Le médecin de la santé publique explique que les femmes enceintes « se sont plutôt tournées vers de petites formations sanitaires qui ont donné l’air d’être beaucoup plus sécurisées ». Et dans ce cas, « on ne peut pas dire qu’il y a eu baisse de la fréquentation, il y a eu un changement des habitudes de fréquentation de visites prénatales », relève Dr Roger Etoa. A l’en croire, les sites les plus impactées étaient les formations sanitaires où l’on prenait notoirement en charge les cas de Covid-19, notamment l’hôpital Laquintinie, l’hôpital gynéco-obstétrique de Yassa, et l’hôpital général de Douala.

Kits d’accouchement

L’absence, l’intermittence ou les mauvaises consultations prénatales sont selon les médecins, un danger pour la femme enceinte. Surtout que ces consultations permettent de confirmer la grossesse, de la tâter, de pouvoir évaluer, de faire le diagnostic des maladies congénitales, et de planifier le reste de suivi de la grossesse et de l’accouchement. « Il y a des choses qui lorsqu’elles ne sont pas détectées à temps, c’est les fausses couches qui suivront. Il y en a qui doivent être faites à leur temps. Il doit y avoir la volonté de se faire suivre, et de par cette volonté, nait une solution », déclare Dr. Henri Essome. Pour le gynécologue, la visite prénatale consiste à évaluer l’état de santé de la femme enceinte, car il faut accoucher d’un être viable, encore qu’il y a des déformations que seule l’échographie peut montrer. « La consultation du 1er trimestre est une période très importante qu’il ne faut pas louper. La rater, peut avoir un impact négatif sur le suivi de la grossesse, le devenir de l’accouchement », souligne Roger Etoa.

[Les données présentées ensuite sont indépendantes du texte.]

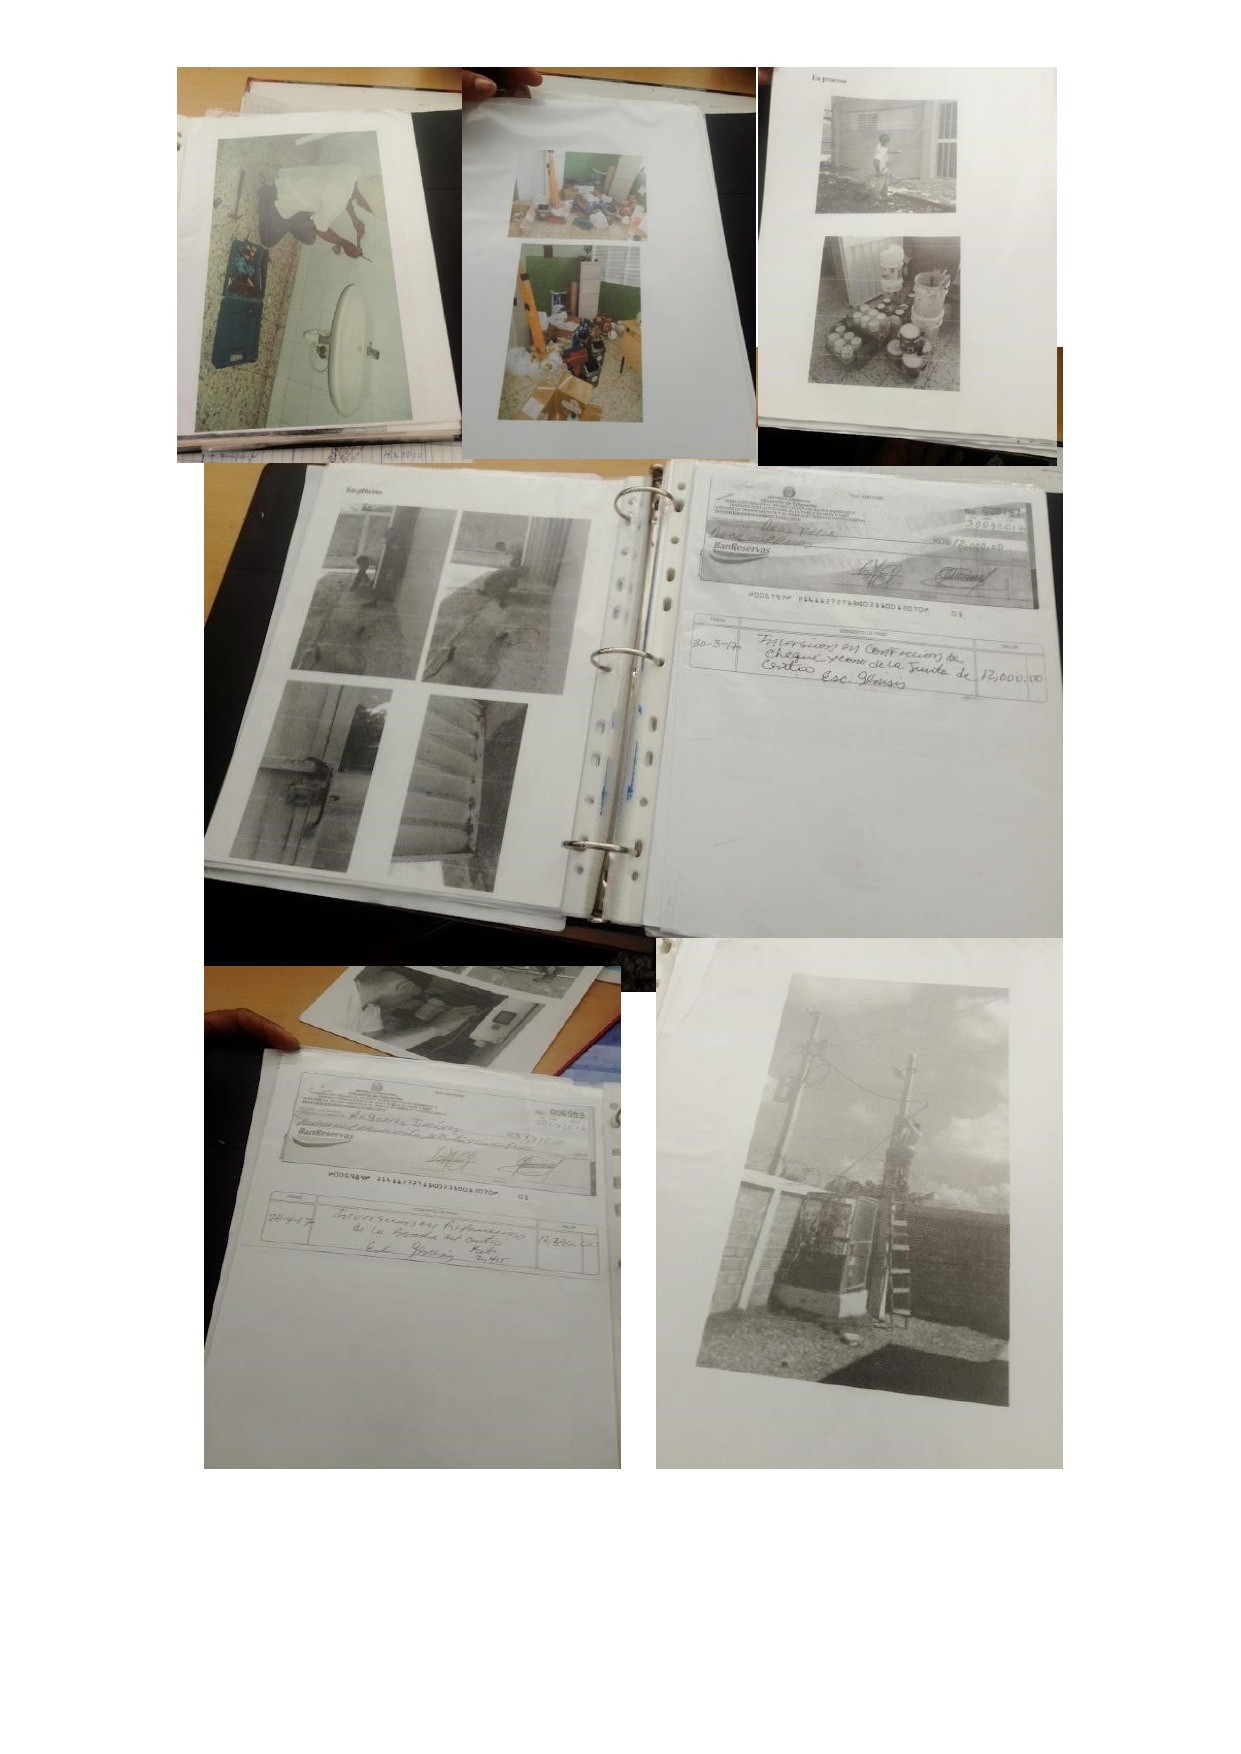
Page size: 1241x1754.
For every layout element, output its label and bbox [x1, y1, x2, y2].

picture [177, 67, 1063, 1469]
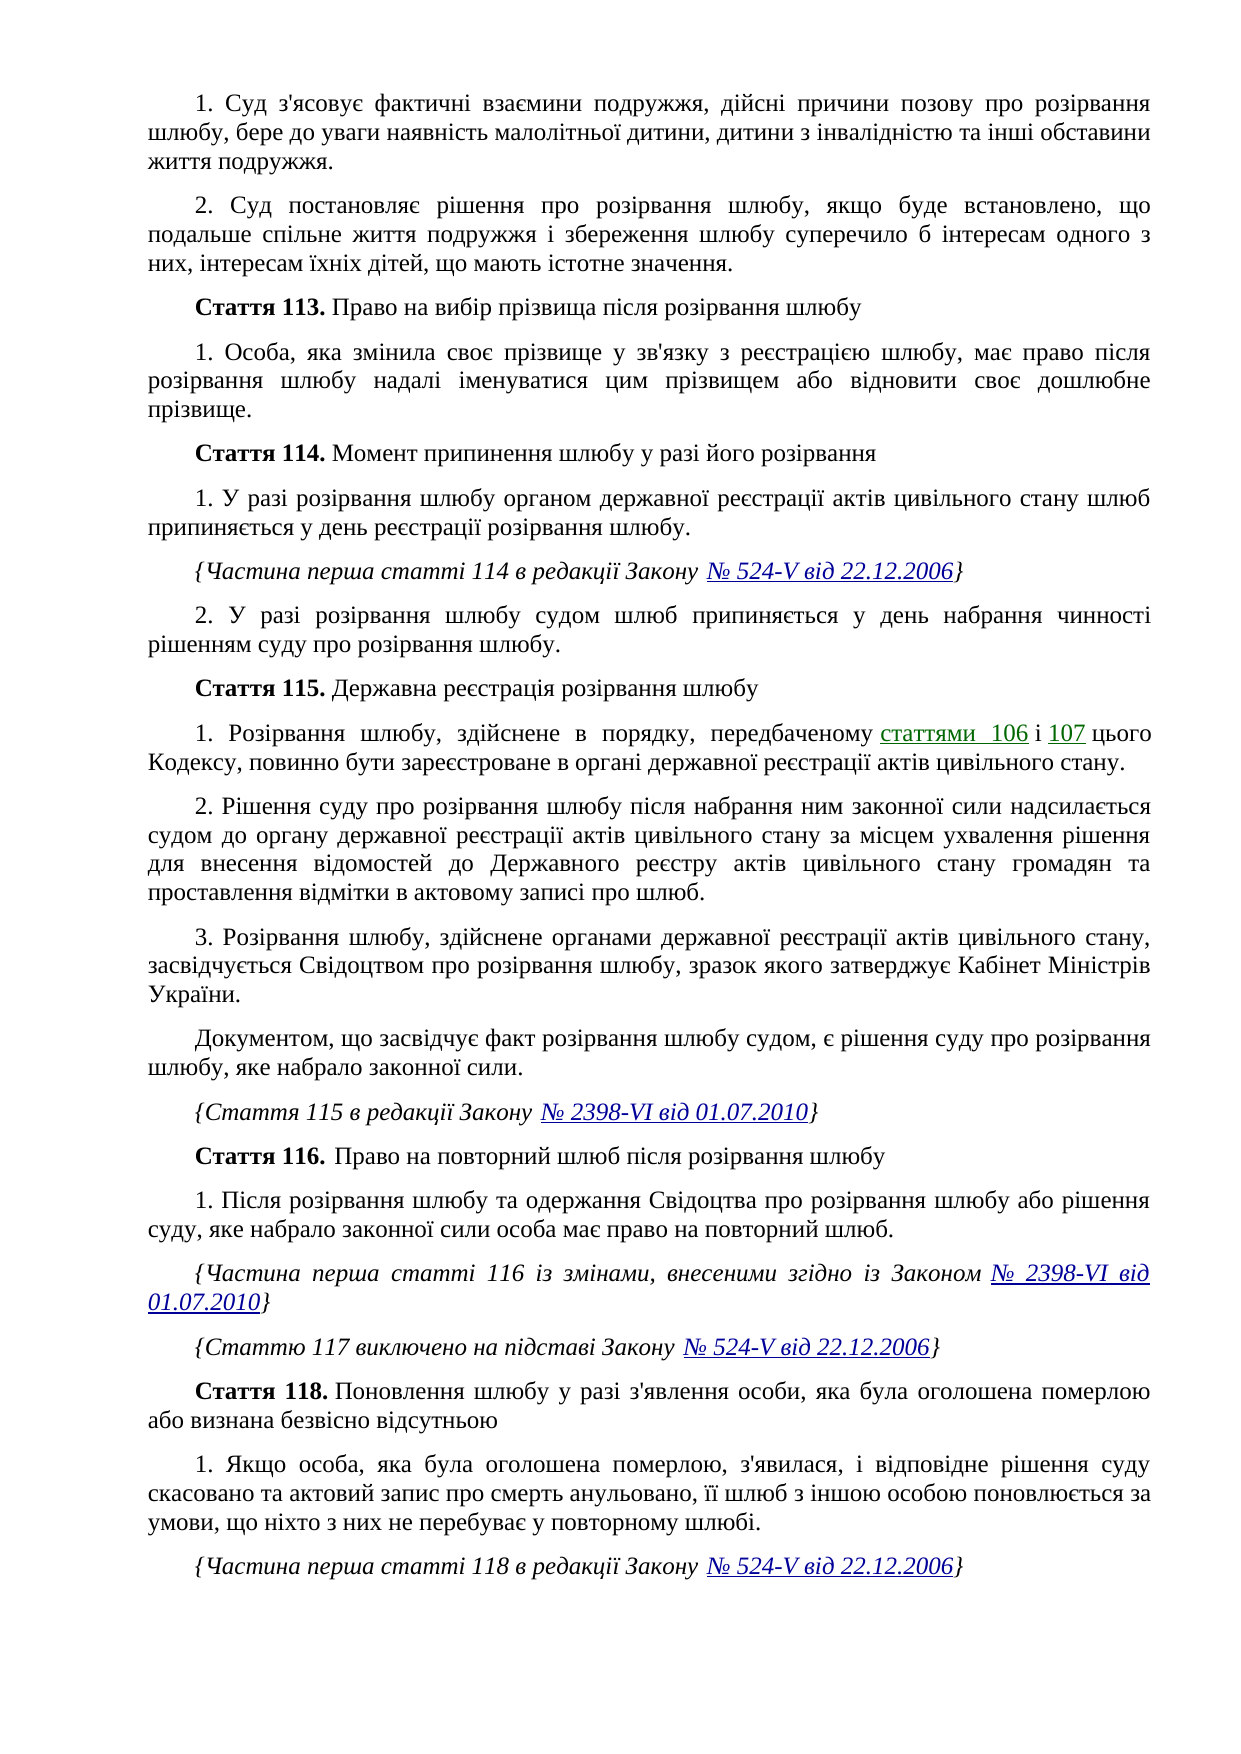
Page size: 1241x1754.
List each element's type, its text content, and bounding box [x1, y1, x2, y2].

text 1. Після розірвання шлюбу та одержання Свідоцтва про розірвання шлюбу або рішення суду, яке набрало законної сили особа має право на повторний шлюб. [148, 1185, 1152, 1243]
text 1. Суд з'ясовує фактичні взаємини подружжя, дійсні причини позову про розірвання шлюбу, бере до уваги наявність малолітньої дитини, дитини з інвалідністю та інші обставини життя подружжя. [148, 88, 1152, 175]
text {Частина перша статті 118 в редакції Закону № 524-V від 22.12.2006} [148, 1551, 1152, 1580]
text 2. У разі розірвання шлюбу судом шлюб припиняється у день набрання чинності рішенням суду про розірвання шлюбу. [148, 600, 1152, 658]
text {Частина перша статті 114 в редакції Закону № 524-V від 22.12.2006} [148, 556, 1152, 585]
text 3. Розірвання шлюбу, здійснене органами державної реєстрації актів цивільного стану, засвідчується Свідоцтвом про розірвання шлюбу, зразок якого затверджує Кабінет Міністрів України. [148, 922, 1152, 1008]
text 2. Рішення суду про розірвання шлюбу після набрання ним законної сили надсилається судом до органу державної реєстрації актів цивільного стану за місцем ухвалення рішення для внесення відомостей до Державного реєстру актів цивільного стану громадян та проставлення відмітки в актовому записі про шлюб. [148, 791, 1152, 906]
text 2. Суд постановляє рішення про розірвання шлюбу, якщо буде встановлено, що подальше спільне життя подружжя і збереження шлюбу суперечило б інтересам одного з них, інтересам їхніх дітей, що мають істотне значення. [148, 190, 1152, 277]
text 1. Якщо особа, яка була оголошена померлою, з'явилася, і відповідне рішення суду скасовано та актовий запис про смерть анульовано, її шлюб з іншою особою поновлюється за умови, що ніхто з них не перебуває у повторному шлюбі. [148, 1449, 1152, 1535]
text Стаття 116. Право на повторний шлюб після розірвання шлюбу [148, 1141, 1152, 1170]
text 1. Розірвання шлюбу, здійснене в порядку, передбаченому статтями 106 і 107 цього Кодексу, повинно бути зареєстроване в органі державної реєстрації актів цивільного стану. [148, 718, 1152, 775]
text 1. Особа, яка змінила своє прізвище у зв'язку з реєстрацією шлюбу, має право після розірвання шлюбу надалі іменуватися цим прізвищем або відновити своє дошлюбне прізвище. [148, 337, 1152, 423]
text Стаття 118. Поновлення шлюбу у разі з'явлення особи, яка була оголошена померлою або визнана безвісно відсутньою [148, 1376, 1152, 1433]
text Стаття 113. Право на вибір прізвища після розірвання шлюбу [148, 292, 1152, 321]
text {Частина перша статті 116 із змінами, внесеними згідно із Законом № 2398-VI від 01.07.2010} [148, 1258, 1152, 1316]
text Документом, що засвідчує факт розірвання шлюбу судом, є рішення суду про розірвання шлюбу, яке набрало законної сили. [148, 1023, 1152, 1081]
text 1. У разі розірвання шлюбу органом державної реєстрації актів цивільного стану шлюб припиняється у день реєстрації розірвання шлюбу. [148, 483, 1152, 540]
text Стаття 115. Державна реєстрація розірвання шлюбу [148, 673, 1152, 702]
text {Стаття 115 в редакції Закону № 2398-VI від 01.07.2010} [148, 1097, 1152, 1125]
text Стаття 114. Момент припинення шлюбу у разі його розірвання [148, 438, 1152, 467]
text {Статтю 117 виключено на підставі Закону № 524-V від 22.12.2006} [148, 1332, 1152, 1360]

Le Ministère de la Santé publique (Minsanté) a estimé que 137 800 accouchements ne pourront pas se réaliser dans les formations sanitaires. Pour encourager les femmes, le Minsanté, Dr Manaouda Malachie a procédé le jeudi 13 août 2020, au lancement de la stratégie de « Baby Box », un lot d’outils dont a besoin un nouveau-né. 5 régions à savoir l’Extrême-Nord, le Nord, l’Adamaoua, l’Est et le Centre ont reçu ces kits d’accouchement à redistribuer dans 21 formations sanitaires pout la 1ère phase. La Fédération internationale de gynécologie obstétrique (Figo), de son côté, a recommandé des consultations prénatales ciblées pendant cette période de covid-19, pour les femmes à bas risque, soit celles qui n’ont pas d’antécédent particulier. Elles se résument en des examens essentiels réalisés sur la femme enceinte.

Michèle EBONGUE

3 thoughts on “Covid-19 : L’hôpital Laquintinie passe de 13 000 à 250 consultations prénatales

  1. De 15000 à 250, l’écart est vraiment très grand.
    Pourvu que les petites formations sanitaires qui ont bénéficié de cette situation soient à la hauteur.

  2. Très bon article, j’ai eu du plaisir à le lire.
    Je me demandais bien à la lecture que ces femmes désertent les grands hôpitaux mais où est ce qu’elles partent, mais j’avais déjà ma réponse à l’esprit en lisant, et l’article plus bas l’a confirmé: les petites formations sanitaires. Ce sont elles qui ont profité de la situation.